▶ [BRIEF]: Where the word "logic" occurs in a line of the data, return the whole line.

(Text-based design files)
-------------------------

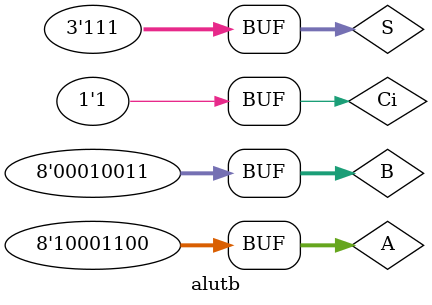
<source format=v>

`timescale 1ns / 1ps


module alutb;

	// Inputs
	reg [7:0] A;
	reg [7:0] B;
	reg Ci;
	reg [2:0] S;

	// Outputs
	wire [8:0] O;

	// Instantiate the Unit Under Test (UUT)
	alu uut (
		.A(A), 
		.B(B), 
		.Ci(Ci), 
		.S(S), 
		.O(O)
	);

	initial begin
		// Initialize Inputs
		A = 8'b10001100; B = 8'b00010011;Ci = 1;S = 0; #100;
		 S=1;#100; S=2;#100; S=3;#100; S=4;#100; S=5;#100; S=6;#100; S=7;#100;
		
	end
      
endmodule


</source>
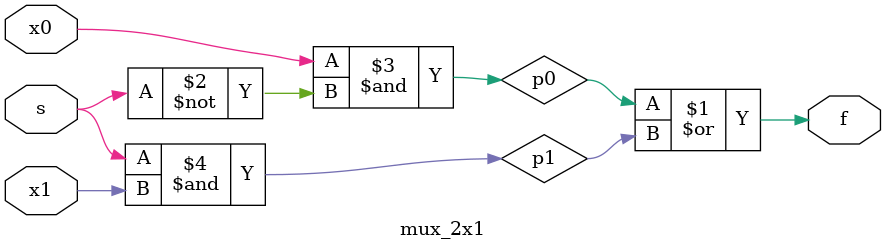
<source format=sv>
`timescale 1ns / 1ps


module mux_2x1(
    input logic x0,
    input logic x1,
    input logic s,
    output logic f
    );
    
    logic p0, p1;
    
    assign f = p0 | p1;
    assign p0 = x0 & ~s;
    assign p1 = s & x1;
endmodule

</source>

-------------------------

▶ [TASK SOLUTION]:
    input logic x0,
    input logic x1,
    input logic s,
    output logic f
    logic p0, p1;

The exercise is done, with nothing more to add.